Expressing your frustrations through writing a letter to someone involved can be healthy. It’s a safe place for you to work through your frustrations. but don’t send the letter. I wrote to a former spouse expressing my feelings about our divorce. After rereading my words, I wrote a response to myself from this person to try to see his possible point of view. This process may surprise you with new understandings.
When I was five years old, my father died in an airplane accident. There’s always been an empty place in my life. A few years ago, I decided to write a healing letter to my long absent father expressing my loneliness and longing to have him near. This activity helped me release many pent up emotions. Then, I decided to write a response from his viewpoint to my letter. It was enlightening to try to imagine his feelings about being suddenly separated by death from his family at age 29. How lonely he must have felt and wanting to communicate, but unable. This whole process was cathartic for me.

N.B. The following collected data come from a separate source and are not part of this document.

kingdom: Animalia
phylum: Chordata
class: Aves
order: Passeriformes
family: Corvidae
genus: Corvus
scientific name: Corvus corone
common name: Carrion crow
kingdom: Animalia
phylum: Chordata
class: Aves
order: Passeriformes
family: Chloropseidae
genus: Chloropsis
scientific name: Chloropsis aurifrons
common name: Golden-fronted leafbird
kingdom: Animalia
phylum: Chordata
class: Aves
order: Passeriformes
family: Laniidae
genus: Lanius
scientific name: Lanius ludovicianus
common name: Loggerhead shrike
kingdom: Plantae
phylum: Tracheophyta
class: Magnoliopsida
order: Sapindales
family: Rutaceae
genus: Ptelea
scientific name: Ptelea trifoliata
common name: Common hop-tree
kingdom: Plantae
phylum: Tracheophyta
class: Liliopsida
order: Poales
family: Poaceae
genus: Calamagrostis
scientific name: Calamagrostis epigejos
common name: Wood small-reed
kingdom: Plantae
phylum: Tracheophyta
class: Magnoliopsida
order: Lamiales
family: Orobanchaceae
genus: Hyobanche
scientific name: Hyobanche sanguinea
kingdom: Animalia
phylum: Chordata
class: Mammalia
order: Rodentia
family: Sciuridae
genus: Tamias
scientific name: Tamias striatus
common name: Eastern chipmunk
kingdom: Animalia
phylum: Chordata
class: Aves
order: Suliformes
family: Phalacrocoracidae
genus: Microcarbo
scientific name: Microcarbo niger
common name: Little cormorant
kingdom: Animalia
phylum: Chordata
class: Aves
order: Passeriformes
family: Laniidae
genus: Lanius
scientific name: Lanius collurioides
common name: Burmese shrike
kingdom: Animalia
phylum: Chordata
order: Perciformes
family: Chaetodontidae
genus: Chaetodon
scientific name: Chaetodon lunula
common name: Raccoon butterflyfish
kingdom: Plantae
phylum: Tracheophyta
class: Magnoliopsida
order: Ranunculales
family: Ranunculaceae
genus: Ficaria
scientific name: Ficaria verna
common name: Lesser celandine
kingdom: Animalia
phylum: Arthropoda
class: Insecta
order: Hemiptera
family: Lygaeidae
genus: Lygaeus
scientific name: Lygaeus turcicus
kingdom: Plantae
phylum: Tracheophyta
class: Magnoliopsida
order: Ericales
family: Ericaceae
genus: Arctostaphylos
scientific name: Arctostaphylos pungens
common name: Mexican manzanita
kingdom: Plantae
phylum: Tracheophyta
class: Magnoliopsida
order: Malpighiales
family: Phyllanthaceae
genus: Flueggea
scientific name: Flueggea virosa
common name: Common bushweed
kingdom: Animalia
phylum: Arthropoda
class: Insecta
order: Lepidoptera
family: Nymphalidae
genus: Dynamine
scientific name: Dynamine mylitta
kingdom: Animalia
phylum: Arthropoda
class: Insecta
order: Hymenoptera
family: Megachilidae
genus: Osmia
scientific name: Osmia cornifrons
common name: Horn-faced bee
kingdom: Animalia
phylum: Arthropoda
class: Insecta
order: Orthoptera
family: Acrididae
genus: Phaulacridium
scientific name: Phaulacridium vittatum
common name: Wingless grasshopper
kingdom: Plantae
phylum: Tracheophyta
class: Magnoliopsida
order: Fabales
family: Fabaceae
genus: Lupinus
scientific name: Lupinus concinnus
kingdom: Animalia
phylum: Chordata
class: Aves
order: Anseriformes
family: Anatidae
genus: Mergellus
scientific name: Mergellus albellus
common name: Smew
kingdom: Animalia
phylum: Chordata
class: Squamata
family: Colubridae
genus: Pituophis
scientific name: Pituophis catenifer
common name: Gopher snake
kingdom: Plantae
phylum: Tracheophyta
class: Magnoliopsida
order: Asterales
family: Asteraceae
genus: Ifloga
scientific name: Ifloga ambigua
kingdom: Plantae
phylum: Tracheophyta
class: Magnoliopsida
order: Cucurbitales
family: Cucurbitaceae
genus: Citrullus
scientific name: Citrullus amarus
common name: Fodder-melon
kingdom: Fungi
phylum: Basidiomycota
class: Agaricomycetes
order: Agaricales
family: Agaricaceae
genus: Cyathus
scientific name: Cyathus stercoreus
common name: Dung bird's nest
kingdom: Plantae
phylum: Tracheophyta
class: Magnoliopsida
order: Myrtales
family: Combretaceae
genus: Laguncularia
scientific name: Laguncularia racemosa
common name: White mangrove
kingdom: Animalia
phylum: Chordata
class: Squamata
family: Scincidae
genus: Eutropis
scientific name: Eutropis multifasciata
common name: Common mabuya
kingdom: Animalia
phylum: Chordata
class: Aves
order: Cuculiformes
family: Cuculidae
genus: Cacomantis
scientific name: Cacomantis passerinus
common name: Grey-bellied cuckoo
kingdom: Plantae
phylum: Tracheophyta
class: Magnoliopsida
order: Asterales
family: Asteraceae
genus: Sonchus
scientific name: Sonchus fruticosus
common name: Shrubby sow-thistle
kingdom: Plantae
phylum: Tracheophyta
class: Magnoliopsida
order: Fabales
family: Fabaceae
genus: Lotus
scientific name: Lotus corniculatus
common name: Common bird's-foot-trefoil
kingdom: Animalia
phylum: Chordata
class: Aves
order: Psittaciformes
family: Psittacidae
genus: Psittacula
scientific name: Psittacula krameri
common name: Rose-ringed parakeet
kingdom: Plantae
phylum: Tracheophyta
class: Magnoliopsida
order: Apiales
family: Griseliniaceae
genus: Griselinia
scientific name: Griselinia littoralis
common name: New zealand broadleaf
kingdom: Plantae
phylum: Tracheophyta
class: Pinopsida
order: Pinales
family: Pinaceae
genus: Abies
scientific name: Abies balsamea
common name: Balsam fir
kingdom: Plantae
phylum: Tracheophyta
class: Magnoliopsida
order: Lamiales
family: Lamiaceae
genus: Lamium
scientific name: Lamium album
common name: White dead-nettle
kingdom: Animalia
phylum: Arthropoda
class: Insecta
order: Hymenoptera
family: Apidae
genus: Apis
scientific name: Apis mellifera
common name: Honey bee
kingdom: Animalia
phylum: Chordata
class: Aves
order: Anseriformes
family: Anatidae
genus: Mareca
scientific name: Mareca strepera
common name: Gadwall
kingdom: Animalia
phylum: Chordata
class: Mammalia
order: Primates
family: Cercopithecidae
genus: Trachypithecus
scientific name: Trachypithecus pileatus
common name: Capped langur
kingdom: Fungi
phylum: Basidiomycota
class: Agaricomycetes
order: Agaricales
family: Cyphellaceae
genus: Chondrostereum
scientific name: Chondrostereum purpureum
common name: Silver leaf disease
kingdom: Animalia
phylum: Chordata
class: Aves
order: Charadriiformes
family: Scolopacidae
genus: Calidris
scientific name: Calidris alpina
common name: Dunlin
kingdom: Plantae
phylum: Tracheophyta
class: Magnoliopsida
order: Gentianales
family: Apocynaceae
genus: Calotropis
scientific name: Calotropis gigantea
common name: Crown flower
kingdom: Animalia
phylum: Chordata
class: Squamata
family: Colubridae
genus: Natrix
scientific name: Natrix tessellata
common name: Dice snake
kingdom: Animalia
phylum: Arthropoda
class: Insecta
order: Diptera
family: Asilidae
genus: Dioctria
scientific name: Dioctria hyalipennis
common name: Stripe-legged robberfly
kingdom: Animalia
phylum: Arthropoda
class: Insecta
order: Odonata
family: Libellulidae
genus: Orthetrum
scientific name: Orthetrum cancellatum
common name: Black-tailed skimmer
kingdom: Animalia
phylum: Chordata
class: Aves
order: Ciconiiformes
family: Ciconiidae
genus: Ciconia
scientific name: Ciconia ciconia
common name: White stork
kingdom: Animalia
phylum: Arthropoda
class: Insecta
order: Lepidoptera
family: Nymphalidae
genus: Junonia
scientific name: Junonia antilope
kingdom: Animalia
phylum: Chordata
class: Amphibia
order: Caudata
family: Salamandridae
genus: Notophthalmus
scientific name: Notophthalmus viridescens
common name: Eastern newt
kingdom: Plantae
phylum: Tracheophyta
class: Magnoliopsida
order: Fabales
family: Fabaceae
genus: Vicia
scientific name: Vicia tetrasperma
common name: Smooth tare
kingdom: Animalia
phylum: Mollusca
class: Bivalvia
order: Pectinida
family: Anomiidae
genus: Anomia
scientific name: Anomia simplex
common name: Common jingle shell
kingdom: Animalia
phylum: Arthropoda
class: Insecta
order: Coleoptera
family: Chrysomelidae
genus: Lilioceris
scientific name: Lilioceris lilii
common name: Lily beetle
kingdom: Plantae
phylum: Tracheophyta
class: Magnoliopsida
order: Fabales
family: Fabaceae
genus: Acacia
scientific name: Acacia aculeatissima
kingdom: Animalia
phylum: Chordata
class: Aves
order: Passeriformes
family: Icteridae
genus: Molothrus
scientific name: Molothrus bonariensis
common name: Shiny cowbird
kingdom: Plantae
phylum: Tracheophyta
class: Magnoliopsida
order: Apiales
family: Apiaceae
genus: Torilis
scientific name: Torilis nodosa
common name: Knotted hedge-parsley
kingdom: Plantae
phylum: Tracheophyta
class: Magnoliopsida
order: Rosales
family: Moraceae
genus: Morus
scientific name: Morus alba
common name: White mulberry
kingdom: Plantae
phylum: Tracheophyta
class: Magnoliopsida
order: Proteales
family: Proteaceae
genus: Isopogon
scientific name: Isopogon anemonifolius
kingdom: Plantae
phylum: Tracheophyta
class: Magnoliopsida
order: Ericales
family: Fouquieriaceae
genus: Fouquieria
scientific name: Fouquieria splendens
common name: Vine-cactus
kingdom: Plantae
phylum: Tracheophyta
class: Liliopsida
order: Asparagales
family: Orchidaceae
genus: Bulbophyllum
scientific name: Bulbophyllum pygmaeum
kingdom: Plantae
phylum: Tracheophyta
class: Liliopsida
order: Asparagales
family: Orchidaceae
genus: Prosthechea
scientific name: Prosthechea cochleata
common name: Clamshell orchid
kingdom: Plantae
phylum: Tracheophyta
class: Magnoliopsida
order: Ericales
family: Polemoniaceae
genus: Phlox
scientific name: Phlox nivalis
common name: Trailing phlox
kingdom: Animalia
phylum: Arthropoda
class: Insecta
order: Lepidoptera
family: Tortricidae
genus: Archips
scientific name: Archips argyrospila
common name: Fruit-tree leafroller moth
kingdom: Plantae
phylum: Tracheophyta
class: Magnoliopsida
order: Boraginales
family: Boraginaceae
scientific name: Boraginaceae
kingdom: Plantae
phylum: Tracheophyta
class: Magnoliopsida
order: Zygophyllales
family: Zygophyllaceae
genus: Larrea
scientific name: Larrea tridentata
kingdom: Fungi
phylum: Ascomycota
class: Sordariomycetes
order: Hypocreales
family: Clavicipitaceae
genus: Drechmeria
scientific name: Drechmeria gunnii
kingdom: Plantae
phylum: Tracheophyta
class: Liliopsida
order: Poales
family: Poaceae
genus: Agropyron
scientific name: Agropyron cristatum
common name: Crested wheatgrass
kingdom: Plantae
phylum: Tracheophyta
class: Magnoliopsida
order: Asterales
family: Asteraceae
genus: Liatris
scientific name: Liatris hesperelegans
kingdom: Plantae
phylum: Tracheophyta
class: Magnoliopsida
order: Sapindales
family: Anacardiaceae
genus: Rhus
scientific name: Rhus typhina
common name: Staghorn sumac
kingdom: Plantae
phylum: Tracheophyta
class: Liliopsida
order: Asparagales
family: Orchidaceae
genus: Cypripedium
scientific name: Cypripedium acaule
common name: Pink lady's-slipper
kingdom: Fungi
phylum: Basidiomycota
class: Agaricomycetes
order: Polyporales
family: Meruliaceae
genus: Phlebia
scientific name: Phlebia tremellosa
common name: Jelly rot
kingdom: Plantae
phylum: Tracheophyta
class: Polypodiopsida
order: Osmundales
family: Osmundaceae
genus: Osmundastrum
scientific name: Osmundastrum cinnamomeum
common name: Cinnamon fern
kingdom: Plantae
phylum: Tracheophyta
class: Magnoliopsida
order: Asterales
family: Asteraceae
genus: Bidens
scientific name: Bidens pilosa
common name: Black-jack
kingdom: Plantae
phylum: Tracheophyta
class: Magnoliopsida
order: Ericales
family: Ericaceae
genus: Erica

Instead of writing a letter you could just use your journal to examine the lessons or strengths you are gaining from a difficult situation. Say you are recently widowed. Your loss is great after years of loving companionship. You wonder how you will continue on alone. Try writing about these emotions in your journal. Then, write a possible response from your spouse’s viewpoint. What advice or comfort would your loved one give you? Is it possible for this time in your life to be full of personal growth that wouldn’t have happened if you were still together?